▸ What needs to be done:
In the data below, retype exactly the line that contains "Физическое лицо/ИП - учредитель личного" and every line after it, through the last.

[Source records]

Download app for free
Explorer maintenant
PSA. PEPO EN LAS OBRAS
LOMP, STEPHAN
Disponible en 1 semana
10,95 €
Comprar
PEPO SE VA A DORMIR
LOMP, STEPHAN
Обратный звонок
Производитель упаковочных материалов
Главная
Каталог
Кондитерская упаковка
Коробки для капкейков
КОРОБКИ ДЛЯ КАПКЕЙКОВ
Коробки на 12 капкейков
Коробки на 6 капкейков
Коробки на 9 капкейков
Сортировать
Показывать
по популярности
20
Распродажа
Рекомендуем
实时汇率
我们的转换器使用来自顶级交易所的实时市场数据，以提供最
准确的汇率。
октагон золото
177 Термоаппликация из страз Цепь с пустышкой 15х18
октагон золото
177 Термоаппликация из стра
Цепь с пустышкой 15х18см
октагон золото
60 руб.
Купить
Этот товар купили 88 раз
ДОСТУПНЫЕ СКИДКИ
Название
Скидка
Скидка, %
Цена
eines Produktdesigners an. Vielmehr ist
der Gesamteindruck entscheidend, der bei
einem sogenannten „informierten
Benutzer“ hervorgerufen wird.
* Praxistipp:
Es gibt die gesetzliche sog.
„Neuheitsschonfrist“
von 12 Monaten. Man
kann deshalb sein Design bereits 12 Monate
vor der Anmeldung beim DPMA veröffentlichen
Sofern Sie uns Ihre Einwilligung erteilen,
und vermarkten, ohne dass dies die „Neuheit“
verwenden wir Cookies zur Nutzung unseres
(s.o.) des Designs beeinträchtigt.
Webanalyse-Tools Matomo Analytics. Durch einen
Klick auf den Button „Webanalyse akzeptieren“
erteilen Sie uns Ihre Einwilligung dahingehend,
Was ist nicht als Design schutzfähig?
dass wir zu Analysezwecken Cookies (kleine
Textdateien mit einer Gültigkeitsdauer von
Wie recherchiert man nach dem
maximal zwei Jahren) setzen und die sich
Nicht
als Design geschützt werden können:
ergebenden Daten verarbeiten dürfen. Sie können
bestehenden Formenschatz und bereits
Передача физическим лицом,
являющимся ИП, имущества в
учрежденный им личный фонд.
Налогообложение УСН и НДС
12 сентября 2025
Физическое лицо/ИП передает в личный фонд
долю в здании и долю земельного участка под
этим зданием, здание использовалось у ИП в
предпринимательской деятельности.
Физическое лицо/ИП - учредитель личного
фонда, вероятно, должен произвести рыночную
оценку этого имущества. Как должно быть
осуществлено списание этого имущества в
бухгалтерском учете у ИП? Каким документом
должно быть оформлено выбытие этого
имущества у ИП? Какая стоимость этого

▸ Completed task:
Физическое лицо/ИП - учредитель личного
фонда, вероятно, должен произвести рыночную
оценку этого имущества. Как должно быть
осуществлено списание этого имущества в
бухгалтерском учете у ИП? Каким документом
должно быть оформлено выбытие этого
имущества у ИП? Какая стоимость этого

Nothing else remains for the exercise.